The first one listed aired this evening, the second one listed is from earlier this month.
Something is going on, that is for sure.
I'm not ready to blame the neonics. In any event, big ag will use some sort of chemical controls for weeds & pests and I'd just as soon they didn't go back to using the ones that killed lots of bees outright.
I'm hearing reports from Bee-L of beekeepers with bees adjacent to the ones in the videos in Almonds and the bees are just fine.
I wonder about 1) the intelligence of going to Almonds (and I realize that the livelihood of many depends on Almonds - though to me it is a big gamble), 2) adequate control of mites and viruses ahead of Almonds, 3) adequate nutrition, and what substances (approved or not) that the beekeepers may be using in their hives to control mites and viruses.
Still, I do feel badly that bees are dying, whatever the reason.
Just because the scientists don't seem to be able to find a smoking gun re: the neonics doesn't mean there isn't one. And at the same time, just because popular opinion says the neonics are the problem, doesn't make it necessarily so.
My strategy: avoid neonics, provide decent nutrition a/k/a forage, and control mites and viruses. While we can't ignore issues like AFB and Nosema, I think they are relegated to the back seat in terms of needing control.

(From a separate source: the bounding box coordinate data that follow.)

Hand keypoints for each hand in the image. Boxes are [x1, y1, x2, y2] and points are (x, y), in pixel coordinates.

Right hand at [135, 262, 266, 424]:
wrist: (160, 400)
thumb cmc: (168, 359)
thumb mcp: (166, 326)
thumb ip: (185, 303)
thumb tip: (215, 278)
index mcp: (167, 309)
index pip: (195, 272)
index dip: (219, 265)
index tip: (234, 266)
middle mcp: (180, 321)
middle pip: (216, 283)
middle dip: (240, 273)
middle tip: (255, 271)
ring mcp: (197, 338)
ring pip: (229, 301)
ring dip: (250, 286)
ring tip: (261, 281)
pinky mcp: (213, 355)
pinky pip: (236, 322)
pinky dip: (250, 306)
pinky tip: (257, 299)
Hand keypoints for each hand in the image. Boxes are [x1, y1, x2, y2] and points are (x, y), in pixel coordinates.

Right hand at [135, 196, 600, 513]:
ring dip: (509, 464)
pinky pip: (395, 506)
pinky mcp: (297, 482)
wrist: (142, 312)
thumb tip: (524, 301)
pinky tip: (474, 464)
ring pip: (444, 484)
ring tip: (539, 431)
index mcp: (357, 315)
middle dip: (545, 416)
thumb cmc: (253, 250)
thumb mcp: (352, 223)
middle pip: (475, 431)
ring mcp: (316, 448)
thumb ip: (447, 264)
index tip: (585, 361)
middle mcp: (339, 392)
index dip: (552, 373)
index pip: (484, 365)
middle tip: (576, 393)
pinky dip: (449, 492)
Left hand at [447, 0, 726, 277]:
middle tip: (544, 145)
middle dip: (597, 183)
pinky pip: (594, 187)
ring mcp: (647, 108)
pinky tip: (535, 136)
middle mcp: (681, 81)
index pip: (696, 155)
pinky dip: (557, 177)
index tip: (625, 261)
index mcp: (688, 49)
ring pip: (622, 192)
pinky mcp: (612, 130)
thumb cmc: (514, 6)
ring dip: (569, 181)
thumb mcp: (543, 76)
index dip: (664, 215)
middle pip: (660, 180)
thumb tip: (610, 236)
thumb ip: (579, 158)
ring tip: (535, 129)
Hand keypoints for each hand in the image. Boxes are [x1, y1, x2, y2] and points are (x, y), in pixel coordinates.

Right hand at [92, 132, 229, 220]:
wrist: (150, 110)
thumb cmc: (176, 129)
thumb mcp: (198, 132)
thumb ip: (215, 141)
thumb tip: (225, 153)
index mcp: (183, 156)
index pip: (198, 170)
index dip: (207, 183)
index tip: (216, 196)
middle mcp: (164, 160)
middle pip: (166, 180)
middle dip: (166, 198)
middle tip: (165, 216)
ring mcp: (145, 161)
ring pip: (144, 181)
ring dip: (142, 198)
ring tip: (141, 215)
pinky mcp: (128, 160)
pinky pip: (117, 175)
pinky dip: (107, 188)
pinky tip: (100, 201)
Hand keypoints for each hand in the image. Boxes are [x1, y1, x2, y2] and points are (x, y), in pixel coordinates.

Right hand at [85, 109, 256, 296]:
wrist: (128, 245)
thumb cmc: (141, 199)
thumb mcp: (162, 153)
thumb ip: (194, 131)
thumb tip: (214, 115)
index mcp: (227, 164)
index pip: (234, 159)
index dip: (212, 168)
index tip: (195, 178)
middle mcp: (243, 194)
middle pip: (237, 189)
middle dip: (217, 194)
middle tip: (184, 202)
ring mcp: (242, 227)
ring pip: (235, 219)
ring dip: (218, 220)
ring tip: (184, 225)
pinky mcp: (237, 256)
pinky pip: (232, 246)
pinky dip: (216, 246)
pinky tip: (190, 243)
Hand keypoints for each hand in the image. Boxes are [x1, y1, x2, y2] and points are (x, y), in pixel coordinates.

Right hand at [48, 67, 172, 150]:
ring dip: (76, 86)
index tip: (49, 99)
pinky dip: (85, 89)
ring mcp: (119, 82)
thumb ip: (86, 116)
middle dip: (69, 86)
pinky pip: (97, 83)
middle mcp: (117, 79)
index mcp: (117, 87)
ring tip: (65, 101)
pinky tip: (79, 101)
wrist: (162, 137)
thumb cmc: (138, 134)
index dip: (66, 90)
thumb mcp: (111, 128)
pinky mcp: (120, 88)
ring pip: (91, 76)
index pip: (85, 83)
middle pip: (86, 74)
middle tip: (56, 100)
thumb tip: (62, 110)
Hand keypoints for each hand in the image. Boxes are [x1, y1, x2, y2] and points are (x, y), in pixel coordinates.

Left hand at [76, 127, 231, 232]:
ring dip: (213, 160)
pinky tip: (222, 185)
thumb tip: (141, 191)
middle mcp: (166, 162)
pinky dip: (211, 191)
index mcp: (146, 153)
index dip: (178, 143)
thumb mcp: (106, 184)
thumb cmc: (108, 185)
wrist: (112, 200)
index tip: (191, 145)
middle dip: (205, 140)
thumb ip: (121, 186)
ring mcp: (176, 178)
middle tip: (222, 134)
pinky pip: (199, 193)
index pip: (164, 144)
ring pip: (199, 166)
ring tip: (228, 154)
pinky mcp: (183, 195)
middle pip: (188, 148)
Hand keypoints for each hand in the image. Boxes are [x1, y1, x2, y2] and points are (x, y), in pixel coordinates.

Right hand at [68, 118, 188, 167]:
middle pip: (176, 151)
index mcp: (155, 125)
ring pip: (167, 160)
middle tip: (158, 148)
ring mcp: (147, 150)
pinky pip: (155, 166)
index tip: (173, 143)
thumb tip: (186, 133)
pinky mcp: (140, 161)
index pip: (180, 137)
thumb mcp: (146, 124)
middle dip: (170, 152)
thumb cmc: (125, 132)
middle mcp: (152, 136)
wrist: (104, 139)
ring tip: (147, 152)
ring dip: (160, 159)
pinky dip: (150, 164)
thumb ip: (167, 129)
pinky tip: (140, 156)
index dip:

there is some serious thought to the idea that bees need moments of broodlessness during various times of the year to break the mites cycle and keep them in check. Wild bees naturally have these broodless breaks twice a year, one time during swarming season when the virgin queen is born and needs to mate and the old queen flies to a new mite-free site to lay from scratch) and in the late fall / winter season when the hive prepares for cold weather. Of course most beekeepers do all they can to prevent swarming from happening in the spring and the almond pollinators artificially ramp up their hive population in the winter in order to hit the ground running in February for Almonds! Not a surprise that mites can crescendo like they do when their habitat is unbroken
we try to go boodless after honey is harvested in Idaho & north dakota. Most operations send bees to ca in oct & nov after the queen shuts down, helps with treatment.
I thought Andrew made a lot of good points as well, though questioning the intelligence of those going to the almonds dosent really address the basic question of why they crash long before the almonds begin blooming. We sent a lot of really good bees out there and got a lot of really, really good bees back and, frankly, our biggest problems recently is what to do with all the bees and how to keep our hives under control. I don't know all the reasons why some beekeepers fare so much better than others but certainly nutrition/forage plays a huge part as does control of mites and the subsequent virus problems. Virtually all our hives are near neonic treated crops, and avoiding them simply isn't possible.